You won’t forget that, I am certain. And you may be sure I shall remember you. I am pleased to have made your acquaintance, Mr. Vaughan. Decide on the direction, politics or the law, in which you mean to push, and some day let me know. In the meantime follow the light! Light, more light! Don’t let them lure you back into old Giant Despair’s cave, or choke you with all the dead bones and rottenness and foulness they keep there, and that, by God’s help, I’ll sweep out of the world before it’s a year older!”
And still talking, he saw Vaughan, who was murmuring his acknowledgments, to the door.
When that had closed on the young man Brougham came back, and, throwing wide his arms, yawned prodigiously. “Now,” he said, “if Lansdowne doesn’t effect something in that borough, I am mistaken.”
“Why,” Cornelius muttered curtly, “do you trouble about the borough? Why don’t you leave those things to the managers?”
“Why? Why, first because the Duke did that last year, and you see the result—he’s out and we’re in. Secondly, Corny, because I am like the elephant’s trunk, that can tear down a tree or pick up a pin.”

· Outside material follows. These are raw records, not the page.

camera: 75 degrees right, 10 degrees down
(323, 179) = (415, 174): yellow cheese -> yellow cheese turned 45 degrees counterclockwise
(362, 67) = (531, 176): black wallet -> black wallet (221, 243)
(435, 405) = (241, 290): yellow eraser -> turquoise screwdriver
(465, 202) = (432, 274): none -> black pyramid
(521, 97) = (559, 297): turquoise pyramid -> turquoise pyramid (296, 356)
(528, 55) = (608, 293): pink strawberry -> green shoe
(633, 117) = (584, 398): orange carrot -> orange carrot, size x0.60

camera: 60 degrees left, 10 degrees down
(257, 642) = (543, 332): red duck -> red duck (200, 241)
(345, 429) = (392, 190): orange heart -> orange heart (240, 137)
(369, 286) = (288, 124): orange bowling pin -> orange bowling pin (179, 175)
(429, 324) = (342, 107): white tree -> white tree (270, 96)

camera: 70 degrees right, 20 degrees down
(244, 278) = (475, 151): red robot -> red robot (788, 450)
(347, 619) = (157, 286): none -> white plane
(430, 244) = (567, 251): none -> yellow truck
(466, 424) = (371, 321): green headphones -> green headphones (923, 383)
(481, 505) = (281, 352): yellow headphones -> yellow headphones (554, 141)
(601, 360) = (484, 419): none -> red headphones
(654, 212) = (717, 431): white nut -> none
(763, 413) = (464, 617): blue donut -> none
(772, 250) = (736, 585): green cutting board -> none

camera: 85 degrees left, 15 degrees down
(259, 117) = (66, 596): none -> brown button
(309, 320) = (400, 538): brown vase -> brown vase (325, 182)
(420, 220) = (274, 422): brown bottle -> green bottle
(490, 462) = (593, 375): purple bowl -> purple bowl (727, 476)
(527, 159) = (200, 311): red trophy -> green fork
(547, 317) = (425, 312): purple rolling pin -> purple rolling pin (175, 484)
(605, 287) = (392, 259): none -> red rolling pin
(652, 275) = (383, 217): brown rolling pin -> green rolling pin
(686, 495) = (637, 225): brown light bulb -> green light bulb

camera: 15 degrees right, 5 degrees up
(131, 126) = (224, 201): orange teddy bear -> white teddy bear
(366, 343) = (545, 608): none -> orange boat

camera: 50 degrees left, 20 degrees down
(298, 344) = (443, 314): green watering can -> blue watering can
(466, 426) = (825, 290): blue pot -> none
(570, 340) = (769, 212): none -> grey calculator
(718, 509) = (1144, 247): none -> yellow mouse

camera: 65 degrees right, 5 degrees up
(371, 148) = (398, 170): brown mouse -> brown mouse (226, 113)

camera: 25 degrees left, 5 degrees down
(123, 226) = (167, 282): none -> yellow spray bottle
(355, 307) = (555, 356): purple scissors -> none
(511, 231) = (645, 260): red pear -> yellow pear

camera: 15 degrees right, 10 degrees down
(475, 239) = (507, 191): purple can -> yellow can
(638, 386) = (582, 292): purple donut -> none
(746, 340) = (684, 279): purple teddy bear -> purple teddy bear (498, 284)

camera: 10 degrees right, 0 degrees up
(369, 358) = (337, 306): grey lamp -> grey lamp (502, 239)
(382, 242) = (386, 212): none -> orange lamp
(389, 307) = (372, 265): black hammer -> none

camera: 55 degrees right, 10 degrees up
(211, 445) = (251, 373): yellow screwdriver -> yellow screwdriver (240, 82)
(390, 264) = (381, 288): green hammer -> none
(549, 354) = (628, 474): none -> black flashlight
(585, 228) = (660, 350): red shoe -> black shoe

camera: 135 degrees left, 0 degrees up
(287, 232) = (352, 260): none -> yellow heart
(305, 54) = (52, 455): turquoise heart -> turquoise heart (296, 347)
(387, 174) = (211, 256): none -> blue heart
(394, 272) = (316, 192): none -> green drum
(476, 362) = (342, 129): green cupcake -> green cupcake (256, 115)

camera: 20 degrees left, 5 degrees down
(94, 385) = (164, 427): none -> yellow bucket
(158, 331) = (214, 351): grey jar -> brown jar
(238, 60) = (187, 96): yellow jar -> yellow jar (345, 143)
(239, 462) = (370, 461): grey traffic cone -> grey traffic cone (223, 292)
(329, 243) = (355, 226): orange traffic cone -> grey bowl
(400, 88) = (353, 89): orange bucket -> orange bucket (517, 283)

“But in picking up a pin,” the other grunted, “it picks up a deal of something else.”
“Of what?”
“Dirt!”
“Old Pharisee!” the Chancellor cried.
Mr. Cornelius threw down his pen, and, turning in his seat, opened fire on his companion. “Dirt!” he reiterated sternly. “And for what? What will be the end of it when you have done all for them, clean and dirty? They’ll not keep you. They use you now, but you’re a new man. What, you—you think to deal on equal terms with the Devonshires and the Hollands, the Lansdownes and the Russells! Who used Burke, and when they had squeezed him tossed him aside? Who used Tierney till they wore him and his fortune out? Who would have used Canning, but he did not trust them, and so they worried him—though they were all dumb dogs before him—to his death. Ay, and presently, when you have served their turn, they will cast you aside.”